# Marinated Ukranian Eggplant with dill?



## CWS4322 (Jan 2, 2011)

There is a local perogie shop that sells the most amazing marinated eggplant salad. The name is always written in Cyrillic, so I don't know what it is called. The eggplant is roasted (I think), still has the skin on, cut in strips about 1/4" thick, has fresh dill, vinegar? sugar? in the dressing.  I've tried to make it (when the eggplant is overwhelming me in the garden), and haven't liked my results...I'm missing something? Maybe a dash of cloves? Anyone have a recipe for eggplant prepared this way?

Thanks!


----------



## CharlieD (Jan 3, 2011)

Ha, I've had the very simular in a mediterenian restaurant, and have been looking for the recipe for few years now, they have closed since. But cannot find it. I eat the eggplant, but cannot say that it is anywhere close to the top of the list of my favorit ones.  But that salad was awesome. 
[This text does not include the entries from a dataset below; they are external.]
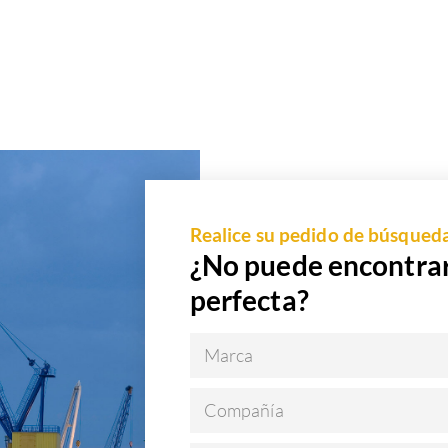
Realice su pedido de búsqued
¿No puede encontrar
perfecta?
Marca
Compañía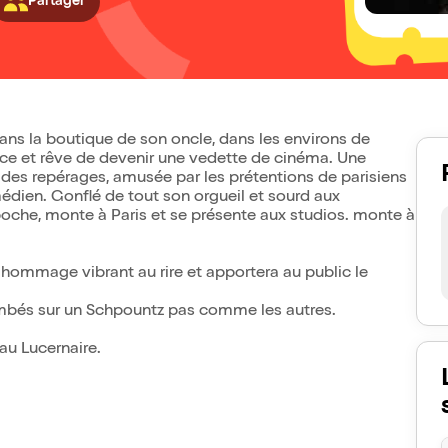
Partager
dans la boutique de son oncle, dans les environs de
ance et rêve de devenir une vedette de cinéma. Une
 des repérages, amusée par les prétentions de parisiens
médien. Gonflé de tout son orgueil et sourd aux
poche, monte à Paris et se présente aux studios. monte à
hommage vibrant au rire et apportera au public le
 tombés sur un Schpountz pas comme les autres.
au Lucernaire.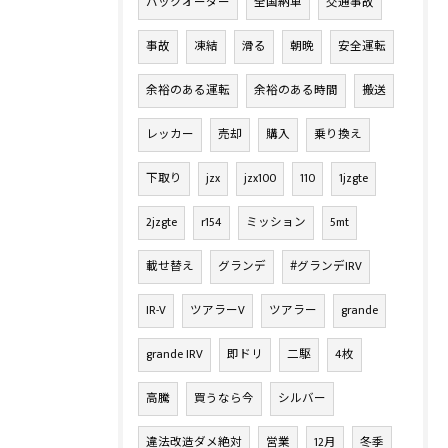
バックオーダー
全国納車
交通事故
事故
凍結
滑る
朝晩
安全運転
余裕のある運転
余裕のある時間
搬送
レッカー
売却
購入
乗り換え
下取り
jzx
jzx100
110
1jzgte
2jzgte
r154
ミッション
5mt
載せ替え
グランデ
#グランデIRV
IR-V
ツアラーV
ツアラー
grande
grande IRV
即ドリ
二駆
4枚
高騰
買うなら今
シルバー
違法改造ダメ絶対
営業
12月
冬季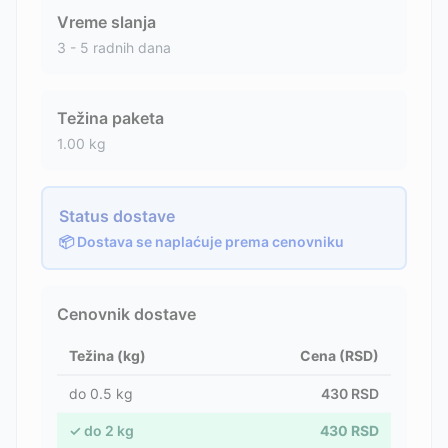
Vreme slanja
3 - 5 radnih dana
Težina paketa
1.00
kg
Status dostave
📦 Dostava se naplaćuje prema cenovniku
Cenovnik dostave
Težina (kg)
Cena (RSD)
do
0.5
kg
430
RSD
✓
do
2
kg
430
RSD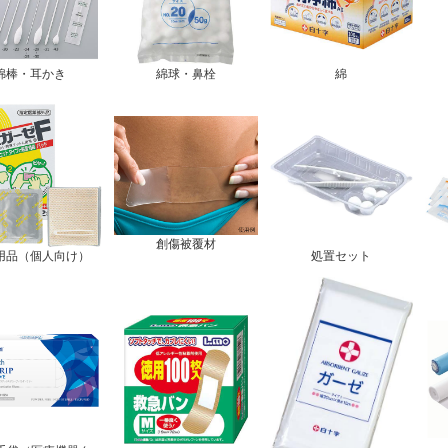
綿棒・耳かき
綿球・鼻栓
綿
創傷被覆材
用品（個人向け）
処置セット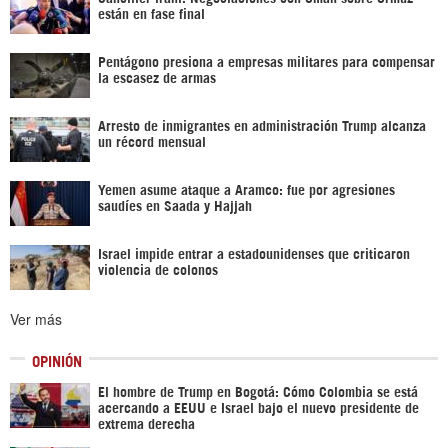
están en fase final
Pentágono presiona a empresas militares para compensar
la escasez de armas
Arresto de inmigrantes en administración Trump alcanza
un récord mensual
Yemen asume ataque a Aramco: fue por agresiones
saudíes en Saada y Hajjah
Israel impide entrar a estadounidenses que criticaron
violencia de colonos
Ver más
OPINIÓN
El hombre de Trump en Bogotá: Cómo Colombia se está
acercando a EEUU e Israel bajo el nuevo presidente de
extrema derecha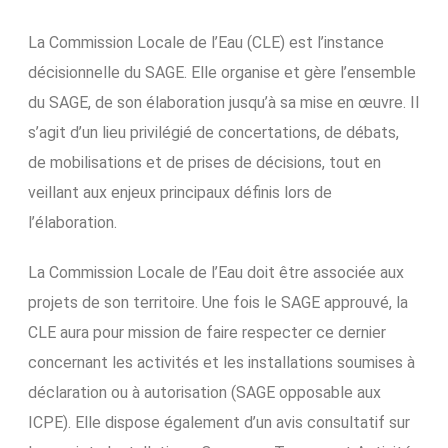
La Commission Locale de l’Eau (CLE) est l’instance
décisionnelle du SAGE. Elle organise et gère l’ensemble
du SAGE, de son élaboration jusqu’à sa mise en œuvre. Il
s’agit d’un lieu privilégié de concertations, de débats,
de mobilisations et de prises de décisions, tout en
veillant aux enjeux principaux définis lors de
l’élaboration.
La Commission Locale de l’Eau doit être associée aux
projets de son territoire. Une fois le SAGE approuvé, la
CLE aura pour mission de faire respecter ce dernier
concernant les activités et les installations soumises à
déclaration ou à autorisation (SAGE opposable aux
ICPE). Elle dispose également d’un avis consultatif sur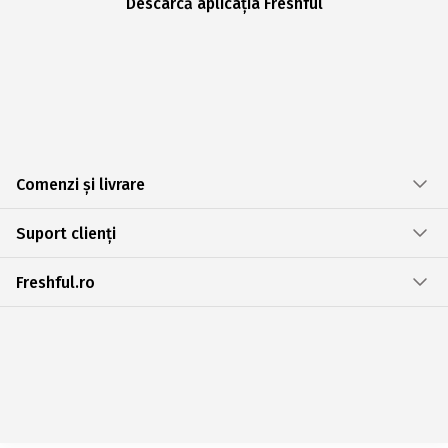
Descarcă aplicația Freshful
Comenzi și livrare
Suport clienți
Freshful.ro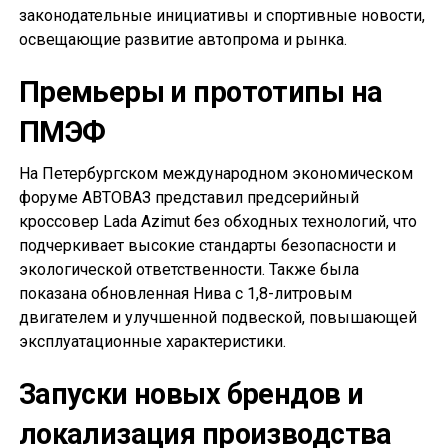
законодательные инициативы и спортивные новости,
освещающие развитие автопрома и рынка.
Премьеры и прототипы на
ПМЭФ
На Петербургском международном экономическом
форуме АВТОВАЗ представил предсерийный
кроссовер Lada Azimut без обходных технологий, что
подчеркивает высокие стандарты безопасности и
экологической ответственности. Также была
показана обновленная Нива с 1,8-литровым
двигателем и улучшенной подвеской, повышающей
эксплуатационные характеристики.
Запуски новых брендов и
локализация производства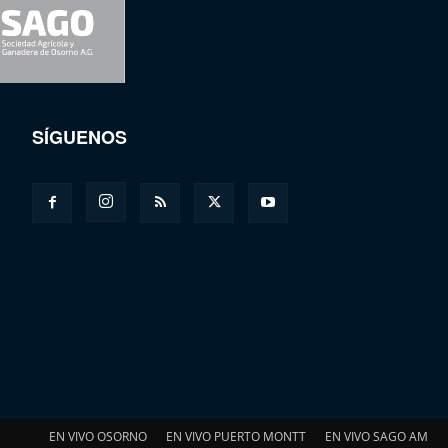
SÍGUENOS
EN VIVO OSORNO
EN VIVO PUERTO MONTT
EN VIVO SAGO AM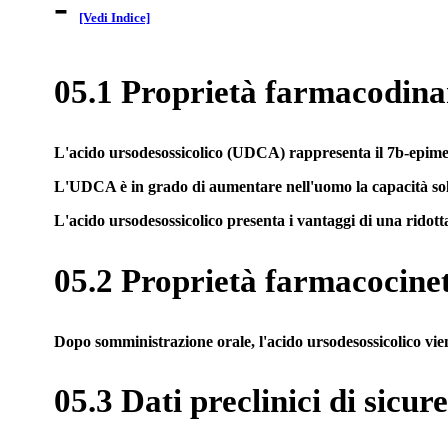
-
[Vedi Indice]
05.1 Proprietà farmacodin
L'acido ursodesossicolico (UDCA) rappresenta il 7b-epimero 
L'UDCA è in grado di aumentare nell'uomo la capacità solubili
L'acido ursodesossicolico presenta i vantaggi di una ridott
05.2 Proprietà farmacocine
Dopo somministrazione orale, l'acido ursodesossicolico viene
05.3 Dati preclinici di sicur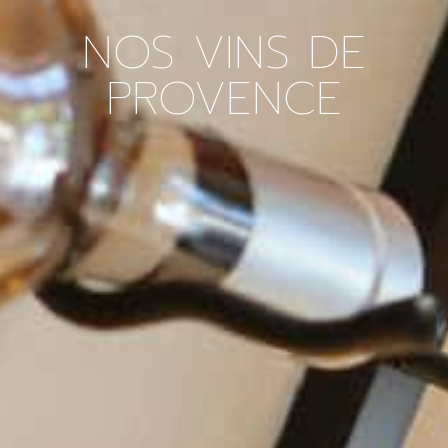
NOS VINS DE
PROVENCE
I have an idea, give me the phone number for the place, I'll call them and tell them that I had it on the visit to where ever it is you live and ask for recipe, see if they would give it to me. we can try right, we have nothing to loose.


----------



## PrincessFiona60 (Jan 3, 2011)

CharlieD said:


> Ha, I've had the very simular in a mediterenian restaurant, and have been looking for the recipe for few years now, they have closed since. But cannot find it. I eat the eggplant, but cannot say that it is anywhere close to the top of the list of my favorit ones. But that salad was awesome.
> 
> I have an idea, give me the phone number for the place, I'll call them and tell them that I had it on the visit to where ever it is you live and ask for recipe, see if they would give it to me. we can try right, we have nothing to loose.


 
Charlie,

 loose vs lose

Loose vs Lose - e Learn English Language

Hope that helps.  The site looks good for confusing words!


----------



## CharlieD (Jan 4, 2011)

Live and learn, huh, thank you.


----------



## CharlieD (Jan 4, 2011)

Well, we had nothing to lose, right. They would not give the recipe. But this is what I found on line:
Marinated Eggplant: 2000s Recipes + Menus : gourmet.com


----------



## PrincessFiona60 (Jan 5, 2011)

CharlieD said:


> Live and learn, huh, thank you.


 
You are welcome!


----------